Now, let's do the same but with NULL:
  mbox_send_message(chan, NULL);
  mbox_send_message(chan, NULL);
  mbox_send_message(chan, NULL);

Again, assuming that the AP is much faster and that the doorbell is a
normal edge-triggered interrupt, today this will happen:

AP                                  remote
----------------------------------- -------------------
mbox_send_message(NULL)
  add_to_rbuf()
  msg_submit()
    ops->send_data()
      ...
      drv_trigger_doorbell()
mbox_send_message(NULL)
  add_to_rbuf()
  msg_submit()
    ops->send_data()
      ...
      drv_trigger_doorbell()
mbox_send_message(NULL)
  add_to_rbuf()
  msg_submit()
    ops->send_data()
      ...
      drv_trigger_doorbell()
                                    handle_doorbell()
                                      ack_doorbell()
drv_handle_doorbell_ack()
  mbox_chan_txdone()
    tx_tick()


If the remote processor is much faster than the AP or the AP gets
interrupted between the `mbox_send_message(NULL)` calls then obviously
things could look a bit different, but hopefully the above makes it
clear enough?

As I said, at first I viewed the difference between the "NULL" and
"bogus_data" cases as a bug and thought maybe I should fix it, but
there truly could be cases where someone might want the existing
behavior.

Presumably anyone who is passing NULL for `mssg` has some other OOB
(out of band) way to pass data to the remote processor and the
doorbell is just telling the remote proc to look at the new OOB data.
With that, let's look at a (made up) example where the AP is trying to
let the remote processor know whenever the "event_counter" changed.
I'd imagine something like this:

AP                                  remote
----------------------------------- -------------------
shared_oob_event_counter++;
mbox_send_message(NULL)
shared_oob_event_counter++;
mbox_send_message(NULL)
shared_oob_event_counter++;
mbox_send_message(NULL)
                                    handle_doorbell()
                                      read_and_handle_event_counter()
                                      ack_doorbell()

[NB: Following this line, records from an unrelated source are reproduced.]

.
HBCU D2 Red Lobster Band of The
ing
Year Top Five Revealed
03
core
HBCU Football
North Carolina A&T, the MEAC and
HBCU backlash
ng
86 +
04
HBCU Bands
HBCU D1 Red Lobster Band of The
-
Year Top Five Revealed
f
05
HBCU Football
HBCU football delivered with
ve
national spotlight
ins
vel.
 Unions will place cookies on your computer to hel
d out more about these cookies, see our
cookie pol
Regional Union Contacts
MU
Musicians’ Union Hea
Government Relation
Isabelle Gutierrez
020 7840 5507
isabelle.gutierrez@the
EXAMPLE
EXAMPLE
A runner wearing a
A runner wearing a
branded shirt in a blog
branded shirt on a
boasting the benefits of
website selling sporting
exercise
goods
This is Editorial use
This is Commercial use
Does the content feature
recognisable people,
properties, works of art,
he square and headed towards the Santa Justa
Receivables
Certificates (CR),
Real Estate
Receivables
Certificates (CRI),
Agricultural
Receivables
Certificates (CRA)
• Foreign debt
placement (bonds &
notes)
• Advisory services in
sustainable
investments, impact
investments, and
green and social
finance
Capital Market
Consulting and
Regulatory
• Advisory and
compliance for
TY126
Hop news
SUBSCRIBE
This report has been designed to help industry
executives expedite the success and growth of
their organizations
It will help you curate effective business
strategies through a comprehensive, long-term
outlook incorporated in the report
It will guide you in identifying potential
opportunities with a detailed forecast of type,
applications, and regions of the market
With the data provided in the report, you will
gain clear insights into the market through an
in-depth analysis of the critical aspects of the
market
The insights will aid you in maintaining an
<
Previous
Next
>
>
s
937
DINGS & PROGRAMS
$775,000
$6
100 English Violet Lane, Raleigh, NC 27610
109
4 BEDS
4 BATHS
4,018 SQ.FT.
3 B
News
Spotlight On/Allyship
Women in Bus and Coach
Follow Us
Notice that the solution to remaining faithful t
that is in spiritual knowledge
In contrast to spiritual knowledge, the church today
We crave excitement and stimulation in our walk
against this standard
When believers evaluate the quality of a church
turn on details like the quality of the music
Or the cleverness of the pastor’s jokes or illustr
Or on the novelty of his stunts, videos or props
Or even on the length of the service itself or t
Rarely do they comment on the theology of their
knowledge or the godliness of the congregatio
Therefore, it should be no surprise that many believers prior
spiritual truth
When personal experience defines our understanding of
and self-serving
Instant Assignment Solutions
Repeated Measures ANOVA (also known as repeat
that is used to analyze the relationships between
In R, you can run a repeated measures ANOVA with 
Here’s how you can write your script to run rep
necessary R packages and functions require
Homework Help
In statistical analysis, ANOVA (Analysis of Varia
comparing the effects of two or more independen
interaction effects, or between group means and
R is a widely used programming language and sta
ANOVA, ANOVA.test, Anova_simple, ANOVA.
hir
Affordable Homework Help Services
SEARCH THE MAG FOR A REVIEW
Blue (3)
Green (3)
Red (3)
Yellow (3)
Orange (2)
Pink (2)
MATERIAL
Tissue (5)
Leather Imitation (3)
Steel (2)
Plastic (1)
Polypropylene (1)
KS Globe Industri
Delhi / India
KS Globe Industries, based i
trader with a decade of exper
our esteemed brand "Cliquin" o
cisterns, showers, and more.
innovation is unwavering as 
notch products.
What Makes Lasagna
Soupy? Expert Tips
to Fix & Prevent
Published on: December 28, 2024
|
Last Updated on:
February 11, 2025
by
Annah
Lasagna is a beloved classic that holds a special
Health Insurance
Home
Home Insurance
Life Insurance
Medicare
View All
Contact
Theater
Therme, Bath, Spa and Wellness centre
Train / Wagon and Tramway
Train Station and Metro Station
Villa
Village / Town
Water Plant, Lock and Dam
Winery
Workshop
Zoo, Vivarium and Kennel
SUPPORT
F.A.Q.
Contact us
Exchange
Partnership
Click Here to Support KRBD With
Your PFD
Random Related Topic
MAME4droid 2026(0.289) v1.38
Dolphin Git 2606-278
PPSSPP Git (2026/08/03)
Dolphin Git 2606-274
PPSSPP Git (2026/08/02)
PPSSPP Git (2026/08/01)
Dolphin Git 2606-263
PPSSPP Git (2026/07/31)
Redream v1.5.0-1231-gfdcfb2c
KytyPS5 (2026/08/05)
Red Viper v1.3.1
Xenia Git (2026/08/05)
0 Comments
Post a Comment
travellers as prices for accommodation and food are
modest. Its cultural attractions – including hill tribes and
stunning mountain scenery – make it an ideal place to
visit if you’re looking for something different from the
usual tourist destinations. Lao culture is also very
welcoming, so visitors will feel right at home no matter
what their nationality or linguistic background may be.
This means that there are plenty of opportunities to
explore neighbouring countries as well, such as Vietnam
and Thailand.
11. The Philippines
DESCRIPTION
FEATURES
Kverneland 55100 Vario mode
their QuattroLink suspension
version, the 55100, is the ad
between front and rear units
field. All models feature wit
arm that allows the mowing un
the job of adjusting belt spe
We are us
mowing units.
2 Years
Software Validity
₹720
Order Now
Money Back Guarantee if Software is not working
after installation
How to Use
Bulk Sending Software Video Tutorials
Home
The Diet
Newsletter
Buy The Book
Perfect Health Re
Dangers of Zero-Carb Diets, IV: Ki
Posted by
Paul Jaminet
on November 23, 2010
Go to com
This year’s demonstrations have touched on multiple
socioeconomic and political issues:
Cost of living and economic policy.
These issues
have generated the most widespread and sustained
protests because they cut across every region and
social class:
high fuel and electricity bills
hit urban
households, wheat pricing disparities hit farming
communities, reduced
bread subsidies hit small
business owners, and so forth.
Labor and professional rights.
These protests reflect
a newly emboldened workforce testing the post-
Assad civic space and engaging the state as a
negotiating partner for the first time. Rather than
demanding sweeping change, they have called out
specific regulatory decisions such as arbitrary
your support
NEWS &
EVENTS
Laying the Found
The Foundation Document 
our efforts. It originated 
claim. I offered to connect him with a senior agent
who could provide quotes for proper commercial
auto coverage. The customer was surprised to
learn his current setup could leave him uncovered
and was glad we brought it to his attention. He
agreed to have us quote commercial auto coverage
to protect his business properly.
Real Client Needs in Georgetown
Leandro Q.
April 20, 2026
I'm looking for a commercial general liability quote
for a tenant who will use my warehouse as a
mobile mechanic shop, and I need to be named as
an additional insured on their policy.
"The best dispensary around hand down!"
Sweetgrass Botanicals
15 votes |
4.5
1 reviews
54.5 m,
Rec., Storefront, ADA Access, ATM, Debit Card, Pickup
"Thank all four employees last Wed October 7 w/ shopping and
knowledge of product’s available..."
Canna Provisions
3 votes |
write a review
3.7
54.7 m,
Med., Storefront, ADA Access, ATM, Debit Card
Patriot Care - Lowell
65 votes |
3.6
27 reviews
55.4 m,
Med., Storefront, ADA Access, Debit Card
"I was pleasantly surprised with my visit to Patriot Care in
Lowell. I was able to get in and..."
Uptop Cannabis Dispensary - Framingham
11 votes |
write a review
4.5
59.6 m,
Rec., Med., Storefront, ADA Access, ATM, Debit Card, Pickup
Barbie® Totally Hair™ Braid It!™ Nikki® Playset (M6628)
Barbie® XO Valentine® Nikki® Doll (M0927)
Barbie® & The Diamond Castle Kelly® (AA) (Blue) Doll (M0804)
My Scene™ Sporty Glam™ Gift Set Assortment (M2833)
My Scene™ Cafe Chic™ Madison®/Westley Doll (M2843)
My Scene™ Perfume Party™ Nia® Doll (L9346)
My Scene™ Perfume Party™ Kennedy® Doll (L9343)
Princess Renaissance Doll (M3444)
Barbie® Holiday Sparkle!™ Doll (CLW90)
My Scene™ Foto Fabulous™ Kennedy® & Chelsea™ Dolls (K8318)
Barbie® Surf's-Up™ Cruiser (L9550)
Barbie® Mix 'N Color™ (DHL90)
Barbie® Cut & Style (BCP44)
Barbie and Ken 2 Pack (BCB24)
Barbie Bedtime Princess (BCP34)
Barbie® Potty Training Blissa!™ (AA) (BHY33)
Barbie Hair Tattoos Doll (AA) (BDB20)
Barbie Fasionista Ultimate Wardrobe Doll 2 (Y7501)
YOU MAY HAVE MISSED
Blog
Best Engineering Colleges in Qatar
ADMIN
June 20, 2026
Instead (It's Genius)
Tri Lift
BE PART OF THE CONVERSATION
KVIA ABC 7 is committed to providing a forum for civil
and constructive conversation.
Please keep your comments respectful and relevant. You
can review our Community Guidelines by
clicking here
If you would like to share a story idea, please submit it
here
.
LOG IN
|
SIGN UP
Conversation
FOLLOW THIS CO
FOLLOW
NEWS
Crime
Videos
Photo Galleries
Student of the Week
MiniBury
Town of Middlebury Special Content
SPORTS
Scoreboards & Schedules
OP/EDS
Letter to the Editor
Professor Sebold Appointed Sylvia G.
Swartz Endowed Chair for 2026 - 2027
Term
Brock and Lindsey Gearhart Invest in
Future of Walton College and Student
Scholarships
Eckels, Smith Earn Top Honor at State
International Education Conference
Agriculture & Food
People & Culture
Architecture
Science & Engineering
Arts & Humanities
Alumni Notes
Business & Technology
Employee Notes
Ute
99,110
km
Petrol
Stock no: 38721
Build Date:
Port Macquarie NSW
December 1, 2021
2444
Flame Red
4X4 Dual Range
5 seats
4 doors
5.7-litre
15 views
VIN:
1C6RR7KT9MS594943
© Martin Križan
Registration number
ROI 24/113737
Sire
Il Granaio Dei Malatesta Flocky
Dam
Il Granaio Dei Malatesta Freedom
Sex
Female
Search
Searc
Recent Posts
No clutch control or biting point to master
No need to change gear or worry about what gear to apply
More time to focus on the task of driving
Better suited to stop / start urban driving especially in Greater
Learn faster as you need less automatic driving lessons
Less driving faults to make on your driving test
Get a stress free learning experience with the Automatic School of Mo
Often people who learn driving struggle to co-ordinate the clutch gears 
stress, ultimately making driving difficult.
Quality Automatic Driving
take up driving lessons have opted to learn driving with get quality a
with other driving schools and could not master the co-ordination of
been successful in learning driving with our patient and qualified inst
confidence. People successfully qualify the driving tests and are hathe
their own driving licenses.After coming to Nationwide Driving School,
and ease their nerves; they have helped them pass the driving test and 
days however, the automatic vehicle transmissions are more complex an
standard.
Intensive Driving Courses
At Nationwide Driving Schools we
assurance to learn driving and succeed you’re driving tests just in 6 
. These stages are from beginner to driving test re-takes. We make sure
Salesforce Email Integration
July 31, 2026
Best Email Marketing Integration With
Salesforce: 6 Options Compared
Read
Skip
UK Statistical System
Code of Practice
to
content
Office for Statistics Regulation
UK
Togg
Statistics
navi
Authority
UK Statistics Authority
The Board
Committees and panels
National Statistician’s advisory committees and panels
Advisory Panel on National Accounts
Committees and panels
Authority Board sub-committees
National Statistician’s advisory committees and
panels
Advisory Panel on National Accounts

In other words the remote processor sees the doorbell, handles all the
changes to the event counter, and then acks. If we instead fixed the
NULL case to actually queue up additional messages then the remote
processor would get 3 doorbells and the "event_counter" wouldn't
change at all for the last two...

I don't know for sure, but I'm imagining that at least some of the
existing 14 drivers that are passing NULL for `mssg` may be relying on
the existing behavior... From some quick spot checking:

smp2p_update_bits() - Updates (out of band) shared memory and uses
mbox_send_message(NULL) to kick the remote processor. That sounds very
similar to my made up "event_counter" example.

smsm_update_bits() seems similar

Many of the other examples I looked at looked like they weren't
relying on the existing behavior, but I didn't look at every one and
it's harder to trace all the usage of some of the drivers...


Anyway, I'm not 100% set on any one solution, I just see that the NULL
case is (unexpectedly) different and either want it documented or to
fix it so it's not different (ideally without angry people with
pitchforks coming after me because I changed behavior). :-)

-Doug